OK. If the pressure is really constant the speed builds up linearly and the 0.051 sec. is correct.

However if the max pressure is 40 K psi and the pressure is constant then 0.019 sec. is correct.

Both can’t be true and the only conclusion is that the pressure can’t be constant.
It does appear that the answer is somewhere between the two answers. I don’t think we can determine what it is from the info we have.

The pressure is not maintained at that value. Guns, like piston engines, need to allow the gasses to expand, and the pressure to drop in order to convert a significant amount of the chemical energy into mechanical work. Powder is used most efficiently if it burns instantaneously, but this would rupture the barrel, so slower burning powder must be used as a compromise. This is tricky business, as modern powder burns progressively…higher pressure gives faster burn rates.

If the pressure were still 40Ksi when the projectile left the muzzle, the resulting concussion would most probably be debilitating to the crew…not that these guns are quiet as they are.

All of which is germane to my conclusion that the pressure can’t be constant.

I found this in a patent on a new type of rifle barrel. It’s way down past the claims section in the invention background part under “state of the art.”

Like I said. We can’t really answer the question.

Anybody know what the muzzle velocity of the 1917 'PARIS" gun was? This thing had a range of 75 miles! The late Dr. Gerald Bull was fascinated by this german gun-I wonder what could be made today-in terms of long range guns?

Not just modern powder. Some of the huge late black-powder-era shore guns used powder with grains the size and shape of hex nuts. This gave a softer initial combustion that sped up as it progressed. This was needed to overcome the inertia of those massive anti-ship shells.

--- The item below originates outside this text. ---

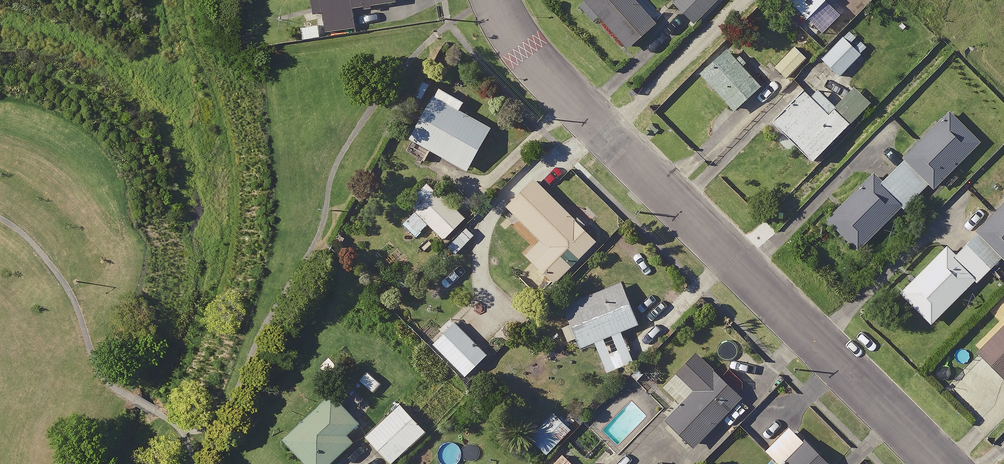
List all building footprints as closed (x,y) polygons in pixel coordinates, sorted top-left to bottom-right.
[(311,14),(318,12),(322,33),(351,28),(348,9),(392,2),(392,0),(309,0),(310,9),(311,14)] [(624,47),(647,27),(660,17),(646,0),(584,0),(624,47)] [(670,4),(691,23),(712,0),(674,0),(670,4)] [(313,24),(289,29),(292,44),(316,39),(313,24)] [(834,74),(837,77),(859,54),(840,37),(819,60),(834,74)] [(731,111),(756,87),(738,67),(745,60),(728,42),(719,51),(695,73),(731,111)] [(790,46),(770,65),(783,79),(803,59),(790,46)] [(837,77),(834,74),(809,100),(799,90),(768,124),(780,135),(775,141),(789,154),(794,149),(809,162),(864,102),(837,77)] [(421,161),(427,151),(463,171),(487,128),(429,95),(409,132),(399,149),(421,161)] [(976,143),(945,111),(897,159),(899,161),(878,183),(869,174),(823,219),(853,251),(898,207),(900,208),(925,184),(929,189),(976,143)] [(592,241),(528,179),(501,206),(536,240),(522,254),(551,283),(592,241)] [(462,217),(423,182),(406,202),(413,209),(400,224),(414,235),(423,225),(441,240),(462,217)] [(948,255),(941,248),(893,297),(924,328),(971,280),(973,283),(998,257),(1003,262),(1003,197),(948,255)] [(462,225),(440,248),(451,258),(473,235),(462,225)] [(634,324),(616,281),(559,305),(577,350),(592,344),(603,372),(629,362),(616,332),(634,324)] [(483,355),(451,322),(429,344),(462,377),(483,355)] [(974,353),(1000,379),(1003,376),(1003,324),(974,353)] [(737,398),(691,354),(659,388),(677,405),(662,420),(691,447),(737,398)] [(330,395),(280,440),(302,463),(326,463),(349,442),(342,435),(355,423),(330,395)] [(422,431),(397,404),(362,437),(387,463),(422,431)] [(569,428),(552,411),(526,438),(543,455),(569,428)] [(801,442),(779,463),(823,463),(801,442)]
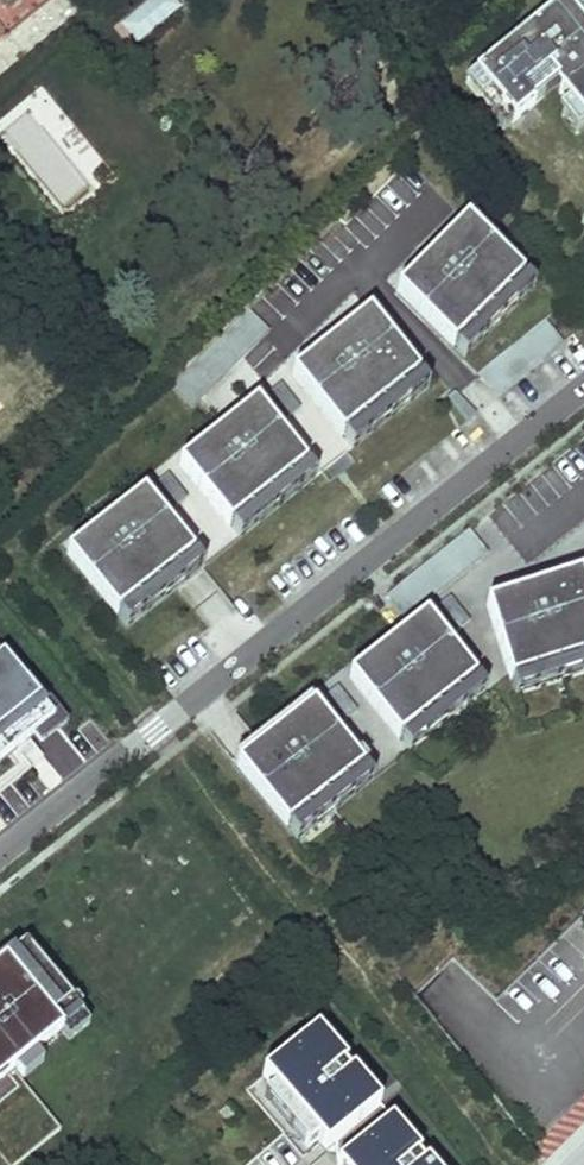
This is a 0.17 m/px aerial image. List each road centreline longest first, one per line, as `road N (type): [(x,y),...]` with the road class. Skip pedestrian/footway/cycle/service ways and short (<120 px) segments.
road 1 (residential): [(583,388),(155,733)]
road 2 (residential): [(0,855),(155,733)]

I think I lurched into a way to get an approximate answer based on the information about barrel velocities in my post above.

You can get an exponential velocity profile by using the data that the velocity is 98% of the muzzle velocity at 90% of the barrel travel. I assume that the travel is 61 ft., the other 5.5 ft being taken up by the propellant charge.

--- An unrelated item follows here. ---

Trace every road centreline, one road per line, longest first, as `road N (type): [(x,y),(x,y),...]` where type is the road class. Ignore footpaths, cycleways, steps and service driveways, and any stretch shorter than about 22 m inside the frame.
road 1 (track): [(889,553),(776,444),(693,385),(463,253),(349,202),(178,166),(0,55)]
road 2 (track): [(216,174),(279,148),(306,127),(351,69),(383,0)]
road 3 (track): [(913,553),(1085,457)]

That velocity as a function is distance is:

v(d) = 2615(1 - e[sup]-0.06387d[/sup])

Then the distance traveled can be broken up into 5 ft long segments. Make the assumption that the velocity varies linearly during the segment. The time to travel each segment is the disance travelled divided by the average velocity during the segment. Compute these times, add them all up and we have the approximate time in the barrel.

My answer is about 38 milliseconds.

We’d need someone of a higher caliber in any case.

Hardehar. Nevertheless, I will share this awesome picture with you, of the mighty USS Iowa firing a salvo:

http://en.wikipedia.org/wiki/Image:Uss_iowa_bb-61_pr.jpg

Hmmm…I know I’ve seen that picture before

As others have stated, if we assume a constant acceleration, we get a figure of 51 milliseconds. This is probably an upper bound on the time spent in the barrel, since the pressure probably monotonically decreases after it’s fired. Meanwhile, if we assume instantaneous acceleration at the beginning and a constant velocity, we get half that time. This is a lower bound, since the only way to get a shorter time would be for the projectile to slow down at some point before leaving the end of the barrel. And it’s probably too low by a fair bit, since if they could achieve muzzle velocity instantaneously, they wouldn’t have such a long barrel. With an upper bound that’s too high and a lower bound that’s too low, separated by only a factor of two, you can get a pretty good answer just by splitting the difference. I don’t know whether David Simmons’ assumption of an exponential velocity profile is correct, but any plausible assumption about the velocity profile will get you about the same answer, so it works.